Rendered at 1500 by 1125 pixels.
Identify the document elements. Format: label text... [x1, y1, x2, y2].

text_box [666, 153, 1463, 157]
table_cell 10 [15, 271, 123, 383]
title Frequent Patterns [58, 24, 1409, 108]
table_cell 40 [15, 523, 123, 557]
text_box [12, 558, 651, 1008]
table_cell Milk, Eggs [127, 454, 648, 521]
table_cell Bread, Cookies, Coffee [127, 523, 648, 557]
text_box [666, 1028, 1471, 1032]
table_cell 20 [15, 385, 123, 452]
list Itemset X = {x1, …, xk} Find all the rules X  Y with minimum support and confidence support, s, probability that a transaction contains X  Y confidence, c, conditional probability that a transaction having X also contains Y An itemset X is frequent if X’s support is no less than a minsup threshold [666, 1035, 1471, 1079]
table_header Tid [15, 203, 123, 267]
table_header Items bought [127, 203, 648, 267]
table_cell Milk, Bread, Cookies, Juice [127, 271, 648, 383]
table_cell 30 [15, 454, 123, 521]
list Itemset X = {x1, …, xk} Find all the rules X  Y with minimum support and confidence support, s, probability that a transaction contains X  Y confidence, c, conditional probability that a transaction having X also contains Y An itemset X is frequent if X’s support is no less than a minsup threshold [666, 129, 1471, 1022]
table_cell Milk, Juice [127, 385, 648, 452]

--------------------------------

● **What the task asks**: Reproduce every record above exactly.

● **Exercise result**:
Rendered at 1500 by 1125 pixels.
Identify the document elements. Format: label text... [x1, y1, x2, y2].

text_box [666, 153, 1463, 157]
table_cell 10 [15, 271, 123, 383]
title Frequent Patterns [58, 24, 1409, 108]
table_cell 40 [15, 523, 123, 557]
text_box [12, 558, 651, 1008]
table_cell Milk, Eggs [127, 454, 648, 521]
table_cell Bread, Cookies, Coffee [127, 523, 648, 557]
text_box [666, 1028, 1471, 1032]
table_cell 20 [15, 385, 123, 452]
list Itemset X = {x1, …, xk} Find all the rules X  Y with minimum support and confidence support, s, probability that a transaction contains X  Y confidence, c, conditional probability that a transaction having X also contains Y An itemset X is frequent if X’s support is no less than a minsup threshold [666, 1035, 1471, 1079]
table_header Tid [15, 203, 123, 267]
table_header Items bought [127, 203, 648, 267]
table_cell Milk, Bread, Cookies, Juice [127, 271, 648, 383]
table_cell 30 [15, 454, 123, 521]
list Itemset X = {x1, …, xk} Find all the rules X  Y with minimum support and confidence support, s, probability that a transaction contains X  Y confidence, c, conditional probability that a transaction having X also contains Y An itemset X is frequent if X’s support is no less than a minsup threshold [666, 129, 1471, 1022]
table_cell Milk, Juice [127, 385, 648, 452]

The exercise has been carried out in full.